● **What to produce**
The first line of the entries is where the copy starts and the line with "X-22402Y32411D02*" is where it ends; set down each line exactly, both ends included, and drop pictures.

● **Records**
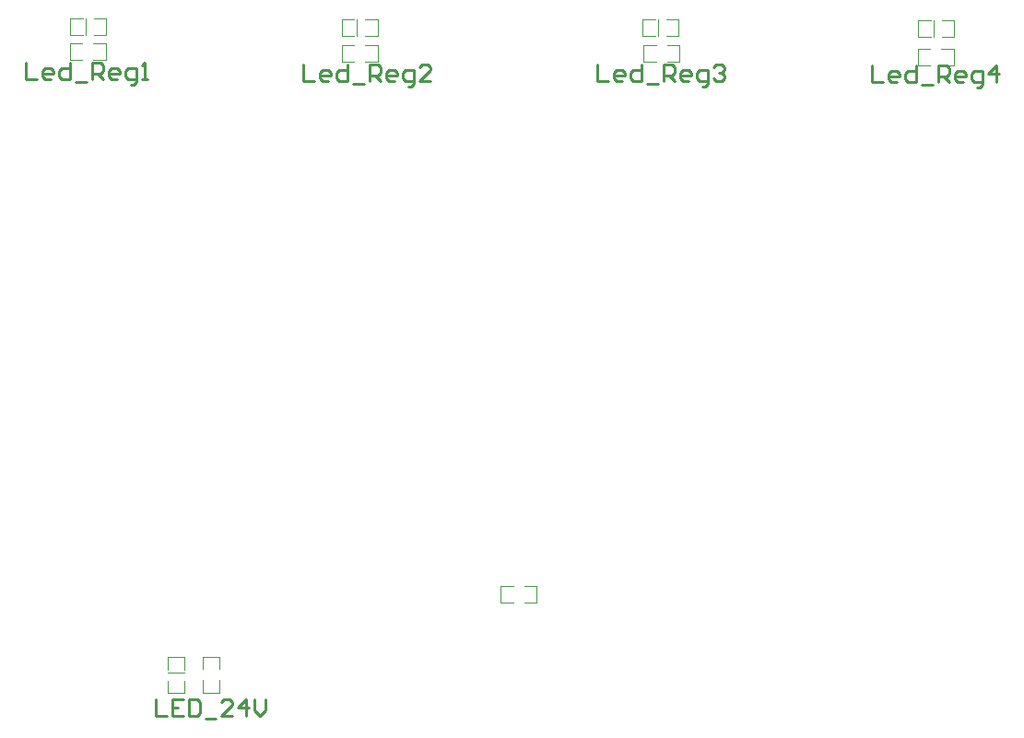
<source format=gbo>
G04 Layer_Color=32896*
%FSLAX24Y24*%
%MOIN*%
G70*
G01*
G75*
%ADD18C,0.0100*%
%ADD28C,0.0020*%
%ADD29C,0.0020*%
G54D18*
X-43071Y32450D02*
Y31850D01*
X-42671D01*
X-42171D02*
X-42371D01*
X-42471Y31950D01*
Y32150D01*
X-42371Y32250D01*
X-42171D01*
X-42071Y32150D01*
Y32050D01*
X-42471D01*
X-41471Y32450D02*
Y31850D01*
X-41771D01*
X-41871Y31950D01*
Y32150D01*
X-41771Y32250D01*
X-41471D01*
X-41271Y31750D02*
X-40872D01*
X-40672Y31850D02*
Y32450D01*
X-40372D01*
X-40272Y32350D01*
Y32150D01*
X-40372Y32050D01*
X-40672D01*
X-40472D02*
X-40272Y31850D01*
X-39772D02*
X-39972D01*
X-40072Y31950D01*
Y32150D01*
X-39972Y32250D01*
X-39772D01*
X-39672Y32150D01*
Y32050D01*
X-40072D01*
X-39272Y31650D02*
X-39172D01*
X-39072Y31750D01*
Y32250D01*
X-39372D01*
X-39472Y32150D01*
Y31950D01*
X-39372Y31850D01*
X-39072D01*
X-38872D02*
X-38672D01*
X-38772D01*
Y32450D01*
X-38872Y32350D01*
X-33031Y32411D02*
Y31811D01*
X-32632D01*
X-32132D02*
X-32332D01*
X-32432Y31911D01*
Y32111D01*
X-32332Y32211D01*
X-32132D01*
X-32032Y32111D01*
Y32011D01*
X-32432D01*
X-31432Y32411D02*
Y31811D01*
X-31732D01*
X-31832Y31911D01*
Y32111D01*
X-31732Y32211D01*
X-31432D01*
X-31232Y31711D02*
X-30832D01*
X-30632Y31811D02*
Y32411D01*
X-30332D01*
X-30232Y32311D01*
Y32111D01*
X-30332Y32011D01*
X-30632D01*
X-30432D02*
X-30232Y31811D01*
X-29733D02*
X-29932D01*
X-30032Y31911D01*
Y32111D01*
X-29932Y32211D01*
X-29733D01*
X-29633Y32111D01*
Y32011D01*
X-30032D01*
X-29233Y31611D02*
X-29133D01*
X-29033Y31711D01*
Y32211D01*
X-29333D01*
X-29433Y32111D01*
Y31911D01*
X-29333Y31811D01*
X-29033D01*
X-28433D02*
X-28833D01*
X-28433Y32211D01*
Y32311D01*
X-28533Y32411D01*
X-28733D01*
X-28833Y32311D01*
X-22402Y32411D02*
Y31811D01*
X-22002D01*
X-21502D02*
X-21702D01*
X-21802Y31911D01*
Y32111D01*
X-21702Y32211D01*
X-21502D01*
X-21402Y32111D01*
Y32011D01*
X-21802D01*
X-20802Y32411D02*
Y31811D01*
X-21102D01*
X-21202Y31911D01*
Y32111D01*
X-21102Y32211D01*
X-20802D01*
X-20602Y31711D02*
X-20202D01*
X-20002Y31811D02*
Y32411D01*
X-19702D01*
X-19602Y32311D01*
Y32111D01*
X-19702Y32011D01*
X-20002D01*
X-19802D02*
X-19602Y31811D01*
X-19103D02*
X-19303D01*
X-19403Y31911D01*
Y32111D01*
X-19303Y32211D01*
X-19103D01*
X-19003Y32111D01*
Y32011D01*
X-19403D01*
X-18603Y31611D02*
X-18503D01*
X-18403Y31711D01*
Y32211D01*
X-18703D01*
X-18803Y32111D01*
Y31911D01*
X-18703Y31811D01*
X-18403D01*
X-18203Y32311D02*
X-18103Y32411D01*
X-17903D01*
X-17803Y32311D01*
Y32211D01*
X-17903Y32111D01*
X-18003D01*
X-17903D01*
X-17803Y32011D01*
Y31911D01*
X-17903Y31811D01*
X-18103D01*
X-18203Y31911D01*
X-12480Y32371D02*
Y31772D01*
X-12080D01*
X-11581D02*
X-11781D01*
X-11881Y31872D01*
Y32072D01*
X-11781Y32172D01*
X-11581D01*
X-11481Y32072D01*
Y31972D01*
X-11881D01*
X-10881Y32371D02*
Y31772D01*
X-11181D01*
X-11281Y31872D01*
Y32072D01*
X-11181Y32172D01*
X-10881D01*
X-10681Y31672D02*
X-10281D01*
X-10081Y31772D02*
Y32371D01*
X-9781D01*
X-9681Y32271D01*
Y32072D01*
X-9781Y31972D01*
X-10081D01*
X-9881D02*
X-9681Y31772D01*
X-9181D02*
X-9381D01*
X-9481Y31872D01*
Y32072D01*
X-9381Y32172D01*
X-9181D01*
X-9081Y32072D01*
Y31972D01*
X-9481D01*
X-8682Y31572D02*
X-8582D01*
X-8482Y31672D01*
Y32172D01*
X-8782D01*
X-8881Y32072D01*
Y31872D01*
X-8782Y31772D01*
X-8482D01*
X-7982D02*
Y32371D01*
X-8282Y32072D01*
X-7882D01*
X-38386Y9419D02*
Y8819D01*
X-37986D01*
X-37386Y9419D02*
X-37786D01*
Y8819D01*
X-37386D01*
X-37786Y9119D02*
X-37586D01*
X-37186Y9419D02*
Y8819D01*
X-36886D01*
X-36786Y8919D01*
Y9319D01*
X-36886Y9419D01*
X-37186D01*
X-36586Y8719D02*
X-36187D01*
X-35587Y8819D02*
X-35987D01*
X-35587Y9219D01*
Y9319D01*
X-35687Y9419D01*
X-35887D01*
X-35987Y9319D01*
X-35087Y8819D02*
Y9419D01*
X-35387Y9119D01*
X-34987D01*
X-34787Y9419D02*
Y9019D01*
X-34587Y8819D01*
X-34387Y9019D01*
Y9419D01*
G54D28*
X-30791Y32495D02*
X-30341D01*
X-31641Y33095D02*
X-31191D01*
X-31641Y32495D02*
Y33095D01*
Y32495D02*
X-31191D01*
X-30341D02*
Y33095D01*
X-30791D02*
X-30341D01*
X-25043Y13528D02*
X-24593D01*
Y12928D02*
Y13528D01*
X-25893Y12928D02*
X-25443D01*
X-25893D02*
Y13528D01*
X-25443D01*
X-25043Y12928D02*
X-24593D01*
X-36678Y9671D02*
Y10121D01*
X-36078Y10521D02*
Y10971D01*
X-36678D02*
X-36078D01*
X-36678Y10521D02*
Y10971D01*
Y9671D02*
X-36078D01*
Y10121D01*
X-37938Y10509D02*
Y10959D01*
X-37338D01*
Y9659D02*
Y10109D01*
X-37938Y9659D02*
X-37338D01*
X-37938D02*
Y10109D01*
X-37338Y10509D02*
Y10959D01*
X-41470Y33480D02*
X-41020D01*
X-41470D02*
Y34080D01*
X-40620D02*
X-40170D01*
Y33480D02*
Y34080D01*
X-40620Y33480D02*
X-40170D01*
X-41470Y34080D02*
X-41020D01*
X-40633Y32574D02*
X-40183D01*
X-41483Y33174D02*
X-41033D01*
X-41483Y32574D02*
Y33174D01*
Y32574D02*
X-41033D01*
X-40183D02*
Y33174D01*
X-40633D02*
X-40183D01*
X-31641Y33440D02*
X-31191D01*
X-31641D02*
Y34040D01*
X-30791D02*
X-30341D01*
Y33440D02*
Y34040D01*
X-30791Y33440D02*
X-30341D01*
X-31641Y34040D02*
X-31191D01*
X-20762Y33440D02*
X-20312D01*
X-20762D02*
Y34040D01*
X-19912D02*
X-19462D01*
Y33440D02*
Y34040D01*
X-19912Y33440D02*
X-19462D01*
X-20762Y34040D02*
X-20312D01*
X-19885Y32495D02*
X-19435D01*
X-20735Y33095D02*
X-20285D01*
X-20735Y32495D02*
Y33095D01*
Y32495D02*
X-20285D01*
X-19435D02*
Y33095D01*
X-19885D02*
X-19435D01*
X-10801Y33401D02*
X-10351D01*
X-10801D02*
Y34001D01*
X-9951D02*
X-9501D01*
Y33401D02*
Y34001D01*
X-9951Y33401D02*
X-9501D01*
X-10801Y34001D02*
X-10351D01*
X-9964Y32377D02*
X-9514D01*
X-10814Y32977D02*
X-10364D01*
X-10814Y32377D02*
Y32977D01*
Y32377D02*
X-10364D01*
X-9514D02*
Y32977D01*
X-9964D02*
X-9514D01*
G54D29*
X-37938Y10409D02*
X-37338D01*
X-40920Y33480D02*
Y34080D01*
X-31091Y33440D02*
Y34040D01*
X-20212Y33440D02*
Y34040D01*
X-10251Y33401D02*
Y34001D01*
M02*

</source>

● **Problem solution**
<source format=gbo>
G04 Layer_Color=32896*
%FSLAX24Y24*%
%MOIN*%
G70*
G01*
G75*
%ADD18C,0.0100*%
%ADD28C,0.0020*%
%ADD29C,0.0020*%
G54D18*
X-43071Y32450D02*
Y31850D01*
X-42671D01*
X-42171D02*
X-42371D01*
X-42471Y31950D01*
Y32150D01*
X-42371Y32250D01*
X-42171D01*
X-42071Y32150D01*
Y32050D01*
X-42471D01*
X-41471Y32450D02*
Y31850D01*
X-41771D01*
X-41871Y31950D01*
Y32150D01*
X-41771Y32250D01*
X-41471D01*
X-41271Y31750D02*
X-40872D01*
X-40672Y31850D02*
Y32450D01*
X-40372D01*
X-40272Y32350D01*
Y32150D01*
X-40372Y32050D01*
X-40672D01*
X-40472D02*
X-40272Y31850D01*
X-39772D02*
X-39972D01*
X-40072Y31950D01*
Y32150D01*
X-39972Y32250D01*
X-39772D01*
X-39672Y32150D01*
Y32050D01*
X-40072D01*
X-39272Y31650D02*
X-39172D01*
X-39072Y31750D01*
Y32250D01*
X-39372D01*
X-39472Y32150D01*
Y31950D01*
X-39372Y31850D01*
X-39072D01*
X-38872D02*
X-38672D01*
X-38772D01*
Y32450D01*
X-38872Y32350D01*
X-33031Y32411D02*
Y31811D01*
X-32632D01*
X-32132D02*
X-32332D01*
X-32432Y31911D01*
Y32111D01*
X-32332Y32211D01*
X-32132D01*
X-32032Y32111D01*
Y32011D01*
X-32432D01*
X-31432Y32411D02*
Y31811D01*
X-31732D01*
X-31832Y31911D01*
Y32111D01*
X-31732Y32211D01*
X-31432D01*
X-31232Y31711D02*
X-30832D01*
X-30632Y31811D02*
Y32411D01*
X-30332D01*
X-30232Y32311D01*
Y32111D01*
X-30332Y32011D01*
X-30632D01*
X-30432D02*
X-30232Y31811D01*
X-29733D02*
X-29932D01*
X-30032Y31911D01*
Y32111D01*
X-29932Y32211D01*
X-29733D01*
X-29633Y32111D01*
Y32011D01*
X-30032D01*
X-29233Y31611D02*
X-29133D01*
X-29033Y31711D01*
Y32211D01*
X-29333D01*
X-29433Y32111D01*
Y31911D01*
X-29333Y31811D01*
X-29033D01*
X-28433D02*
X-28833D01*
X-28433Y32211D01*
Y32311D01*
X-28533Y32411D01*
X-28733D01*
X-28833Y32311D01*
X-22402Y32411D02*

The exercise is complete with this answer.